Artist and film-maker Sarah Beddington makes her feature documentary debut with this record of her friendship with Fadia Loubani, a Palestinian woman in Bourj el-Barajneh in Beirut, one of the 58 UN refugee camps. Loubani’s story is fraught with drama and sadness: when she was a much younger woman – and a widow – her extended family had the chance to get refugee status and EU citizenship in Denmark, but bureaucratic qualifications meant her children would only be eligible if she sent them on alone without her. She chose instead to keep them with her, closer to that yearned-for Palestinian homeland which is just a few miles away but behind grim barriers.

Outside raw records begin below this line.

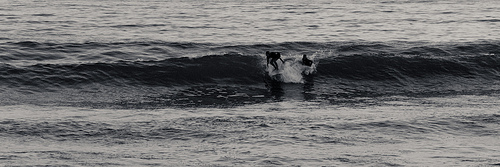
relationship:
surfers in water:
[264, 49, 316, 77] [1, 1, 500, 165]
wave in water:
[63, 55, 500, 86] [1, 1, 500, 165]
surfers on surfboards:
[264, 49, 316, 77] [269, 68, 317, 79]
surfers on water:
[264, 49, 316, 77] [1, 1, 500, 165]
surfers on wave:
[264, 49, 316, 77] [63, 55, 500, 86]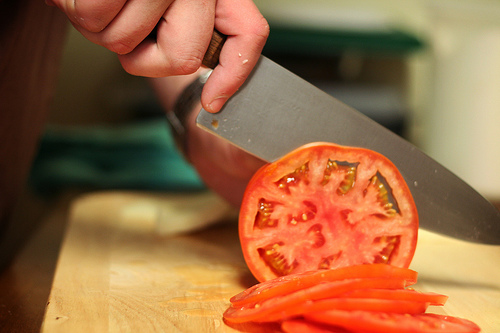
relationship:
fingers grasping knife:
[55, 2, 275, 111] [127, 2, 499, 244]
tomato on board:
[223, 141, 481, 332] [47, 193, 223, 329]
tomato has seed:
[223, 141, 481, 332] [260, 210, 276, 218]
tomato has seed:
[223, 141, 481, 332] [297, 209, 310, 223]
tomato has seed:
[223, 141, 481, 332] [261, 247, 277, 257]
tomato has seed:
[223, 141, 481, 332] [285, 215, 300, 226]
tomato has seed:
[223, 141, 481, 332] [374, 180, 387, 192]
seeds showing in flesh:
[327, 160, 419, 272] [349, 149, 409, 267]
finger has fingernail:
[196, 0, 272, 125] [200, 83, 231, 121]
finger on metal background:
[196, 0, 272, 125] [206, 50, 421, 208]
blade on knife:
[212, 59, 498, 255] [176, 27, 484, 246]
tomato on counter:
[236, 140, 419, 282] [39, 185, 497, 331]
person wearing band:
[51, 3, 273, 204] [168, 63, 217, 162]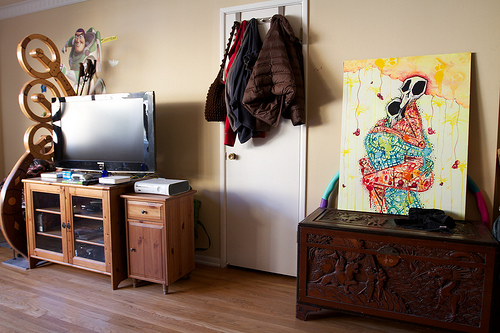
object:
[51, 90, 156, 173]
tv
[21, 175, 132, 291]
table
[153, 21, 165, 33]
wall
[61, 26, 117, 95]
sticker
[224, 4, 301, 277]
door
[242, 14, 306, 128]
coats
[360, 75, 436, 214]
art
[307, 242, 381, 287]
stand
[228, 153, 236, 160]
knob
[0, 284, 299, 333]
floor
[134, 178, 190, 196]
xbox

Loubani’s friendship with Beddington is complicated by history (someone on camera here is annoyed to hear that she is British, on account of the British Mandate and the Balfour Declaration) but she tells Beddington about her family’s home village of Sa’Sa’, right on the Lebanese border, and the family legend of a mulberry tree near their house. It becomes Beddington’s mission to locate this tree on her behalf. The story of Fadia’s tree (perhaps inspired by Eran Riklis’s 2008 film Lemon Tree) is interleaved with thoughts on birds: the Palestinian ornithologist Sami Backleh is interviewed and the film ponders the freedom of birds to go where they like, to ignore the walls and barriers below, and indeed to alight in whatever trees they want.

There is a great sadness and a great frustration in this film, despite the plaintive happiness with which Loubani greets hopeful news of her tree. It’s a film that sets anger and to some extent politics to one side in favour of a sombre, supportive, emotional portrait.

• Fadia’s Tree is released on 5 August in cinemas.